Tamping Down Those Mars Expectations-Grotzinger Quote a Misunderstanding-UPDATE
UPDATE: The Mars Curiosity Twitter feed tweeted a link to this charming, funny video of what the rover just might find on Mars!
Expectations of a major announcement about a discovery by NASA's Mars Curiosity rover have loomed large since National Public Radio (NPR) reported that Curiosity's top scientist said history was in the making. NASA is now trying to dampen those expectations, explaining that he was not referring to anything specific that already has been discovered, but only to the mission overall.
Veteran NPR science correspondent Joe Palca reported on November 20 that John Grotzinger, Curiosity's principal investigator, told him data from the Sample Analysis at Mars (SAM) instrument was "gonna be one for the history books." SAM is the instrument that analyzes samples scooped up from the surface by Curiosity's robotic arm. Curiosity landed on Mars on August 5 (Pacific Daylight Time, August 6, Eastern Daylight Time) and began a 2-year mission that many expect to be extended long beyond that.

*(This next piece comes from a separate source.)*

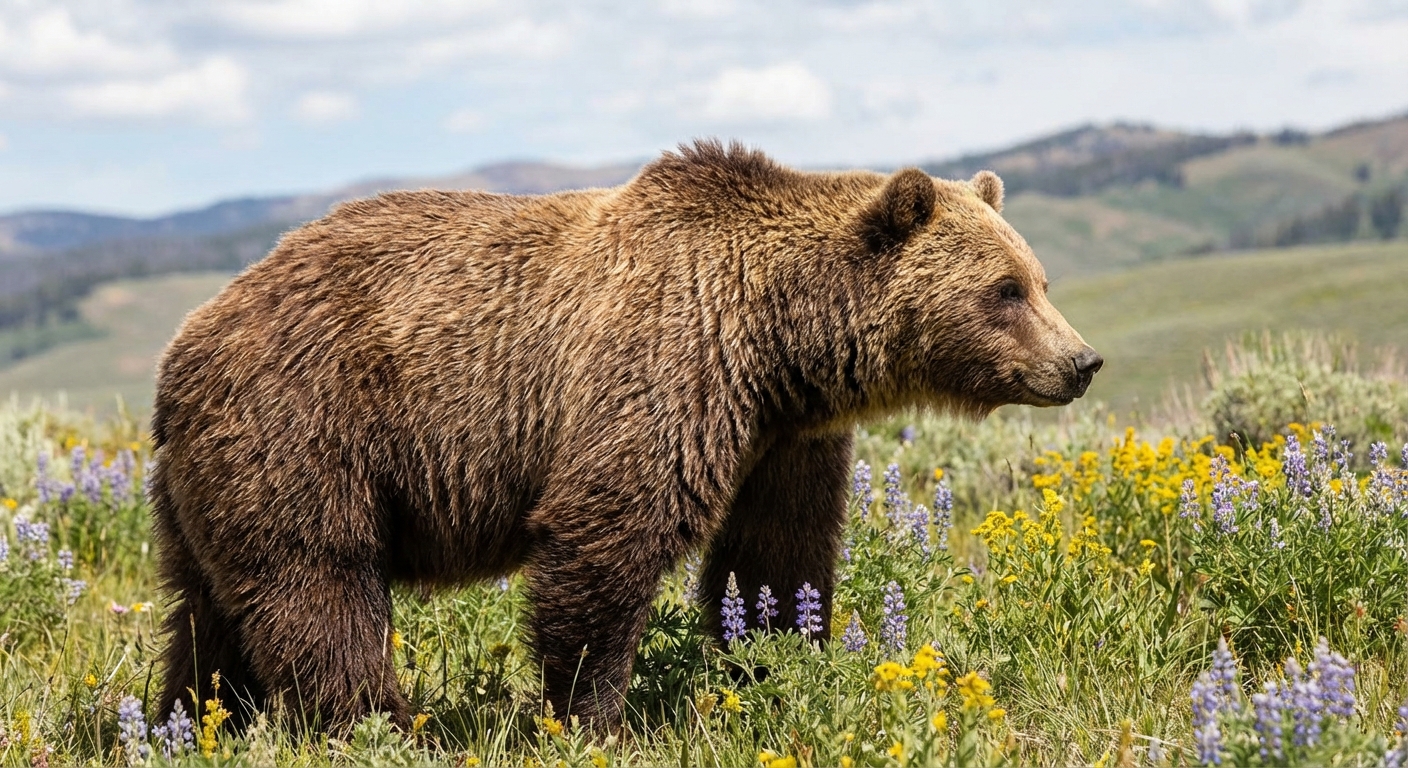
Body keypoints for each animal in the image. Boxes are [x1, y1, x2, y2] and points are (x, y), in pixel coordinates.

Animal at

And there's the rub. NASA is trying to explain that Grotzinger was referring to the totality of data that will come from Curiosity over its mission lifetime, not a specific discovery from the few samples SAM has analyzed so far.
The Twitterverse and media outlets jumped on the story, some demanding to know when NASA would announce the historic findings. Attention is focused on next week's annual fall meeting of the American Geophysical Union (AGU) in San Francisco, the venue for many scientific papers announcing the most recent geophysical discoveries on Earth and elsewhere in the solar system. A public lecture on Curiosity is scheduled for Sunday, and a press conference on Monday.
The holy grail of Mars exploration is finding any type of sign that life exists or existed on the Red Planet. The NPR story got many people buzzing that perhaps that is what Curiosity found as implausible as that might be (unlikely that it would be found so easily, impossible that it could be confirmed so quickly).
Palca's story goes this way: "Grotzinger says they recently put a soil sample in SAM, and the analysis shows something remarkable. 'This data is gonna be one for the history books. It's looking really good,' he says. Grotzinger can see the pained look on my face as I wait, hoping he'll tell me what the heck he's found, but he's not providing any more information." Palca goes on to explain the wisdom of taking a cautious approach to new discoveries, which need to be checked and rechecked to ensure accuracy.
That account left everyone hanging and waiting for the big announcement. Today, however, Amanda Wills at Mashable reported that it was all a misunderstanding and Grotzinger was only "trying to convey ... that Curiosity's data over her entire two-year mission will further our knowledge of Mars more than ever before, making it a historical mission."
NASA Administrator Charlie Bolden made a similar comment at today's meeting of the NASA Advisory Council at Marshall Space Flight Center. Bolden said Grotzinger was talking "in exuberance" about the overall mission. "Everyone's waiting for an earth shattering discovery," Bolden said, adding "not yet."